For this calculation:

mDICFR2 = 2.91 · 10–3 moles/L (from table above)

 mDICinit–FR2 = mDICFR1 + (mDOCFR1 – mDOCFR2) + (mCa2+FR2 – mCa2+FR1) = 1.81 · 10–3 + (44 – 28)/12,000 + (48 – 31)/40,080

= 1.81 · 10–3 + 1.33 · 10–3 + 4.24 · 10–4

= 3.57 · 10–3 moles/L

f = mDICFR2 / mDICinit

= 2.91 · 10–3 / 3.57 · 10–3

= 0.815

d13CDIC–init–FR2 = [d13CDIC–FR1 · mDICFR1 + (d13CDOC · (mDOCFR1 – mDOCFR2) + d13Ccarb · (mCa2+FR2 – mCa2+FR1)] / [mDICFR1 + (mDOCFR1 – mDOCFR2) + (mCa2+FR2 – mCa2+FR1)]

= [–13.7 · 1.81 · 10–3 + (–26) · 1.33 · 10–3 + (0) · 4.24 · 10–4] / [1.81 · 10–3 + 1.33 · 10–3 + 4.24 · 10–4]

= –16.7‰

 Now applying the Rayleigh distillation: d13CDIC–FR2 = d13CDIC–init–FR2 – e13CCO2–CH4 · ln (mDICFR2 / mDICinit)

= –16.7 – 75 · ln (2.91 · 10–3 / 3.57 · 10–3)

= –16.7 – 75 · ln (0.815)

= –1.36‰

This value is close to the measured value for FR2 of –2.1‰, and so our interpretation of a rayleigh enrichment during CO2 reduction must be correct.

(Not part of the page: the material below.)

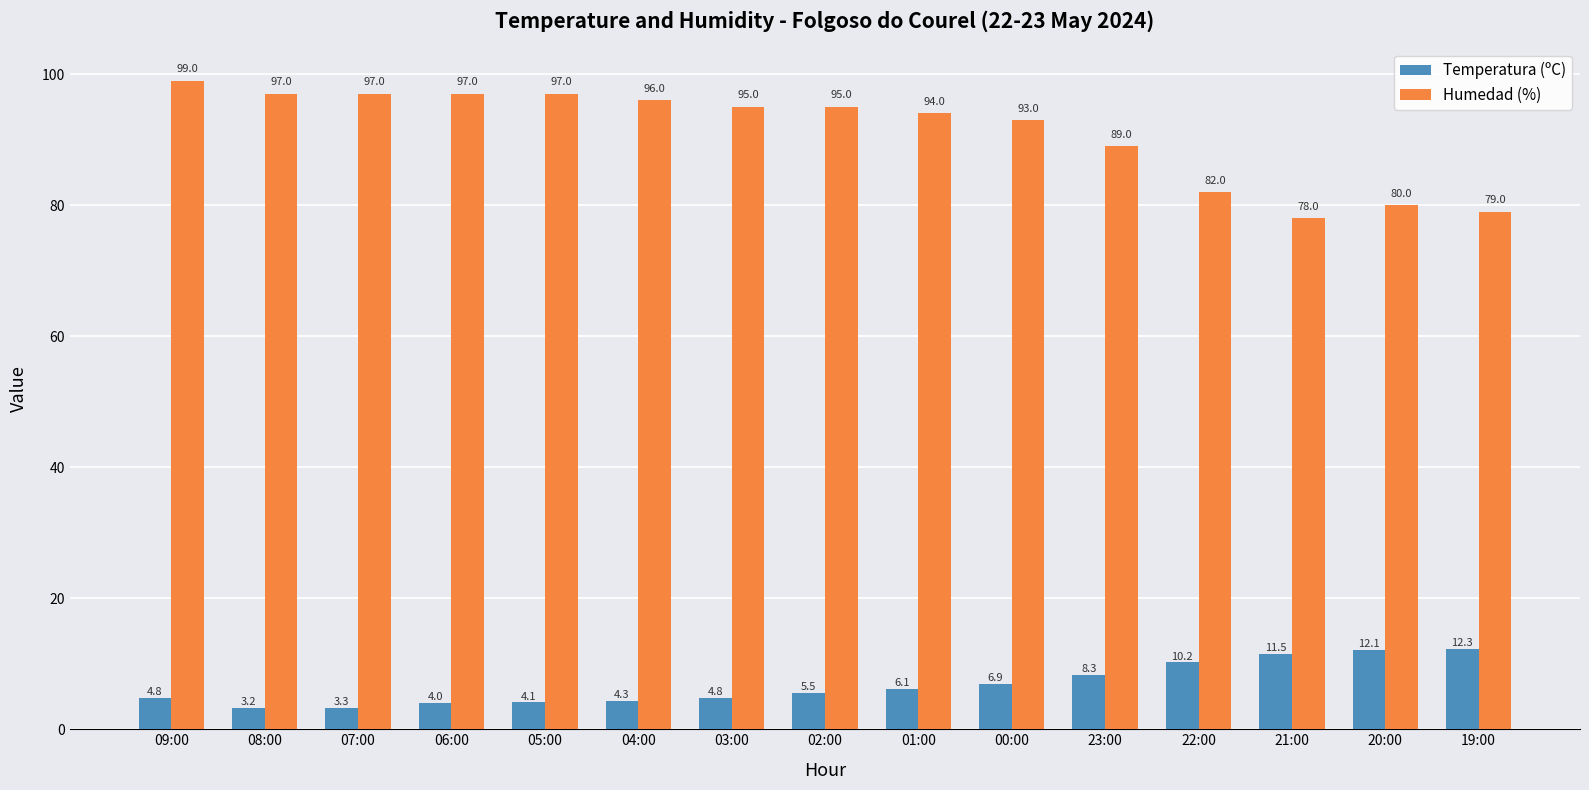

Is it true that Humedad (%) equals 93.0 at 00:00?

True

Carrying out these calculations for FR3 and FR4 also produce values similar to those measured:

 mDICinit–FR3 = mDICFR2 + (mDOCFR2 – mDOCFR3) + (mCa2+FR3 – mCa2+FR2) = 2.91 · 10–3 + (28–12)/12,000 + (61–48)/40,080

= 4.57 · 10–3 moles/L

d13CDIC–init–FR3 = [d13CDIC–FR2 · mDICFR2 + (d13CDOC · (mDOCFR2 – mDOCFR3) + d13Ccarb · (mCa2+FR3 – mCa2+FR2)] / [mDICFR2 + (mDOCFR2 – mDOCFR3) + (mCa2+FR3 – mCa2+FR2)]

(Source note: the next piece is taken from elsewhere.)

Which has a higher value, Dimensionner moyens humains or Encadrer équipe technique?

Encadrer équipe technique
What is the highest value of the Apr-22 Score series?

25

= [–2.1 · 2.91 · 10–3 + (–26) · 1.33 · 10–3] / [2.91 · 10–3 + 1.33 · 10–3 + 3.24 · 10–4]

 = –8.91‰ d13CDIC–FR3 = d13CDIC–init–FR3 – e13CCO2–CH4 · ln (mDICFR3 / mDICinit–FR3)

= –8.91 – 75 · ln (3.90 · 10–3 / 4.57 · 10–3)

= 3.0‰

 mDICinit–FR4 = mDICFR3 + (mDOCFR3 – mDOCFR4) + (mCa2+FR4 – mCa2+FR3) = 3.90 · 10–3 + (12–2)/12,000 + (68–61)/40,080

= 4.90 · 10–3 moles/L

d13CDIC–init–FR4 = [d13CDIC–FR3 · mDICFR3 + (d13CDOC · (mDOCFR3 – mDOCFR4) + d13Ccarb · (mCa2+FR4 – mCa2+FR3)] / [mDICFR3 + (mDOCFR3 – mDOCFR4) + (mCa2+FR4 – mCa2+FR3)]

= [3.1 · 3.90 · 10–3 + (–26) · 8.33 · 10–4] / [3.90 · 10–3 + 8.33 · 10–4 + 1.74 · 10–4]

 = –1.95‰ d13CDIC–FR4 = d13CDIC–init–FR4 – e13CCO2–CH4 · ln (mDICFR4 / mDICinit–FR4)

= –1.95 – 75 · ln (4.49 · 10–3 / 4.90 · 10–3)

= 4.6‰

 What would you predict for the d13C of the methane observed in these groundwaters. This would be highly depleted in 13C due to the 75‰ fractionation that seems to dominate in these groundwaters. Given that the average d13CDIC in the methanogenic groundwaters is 2.1‰, the methane should have a d13C value of about –70 to –75‰ VPDB.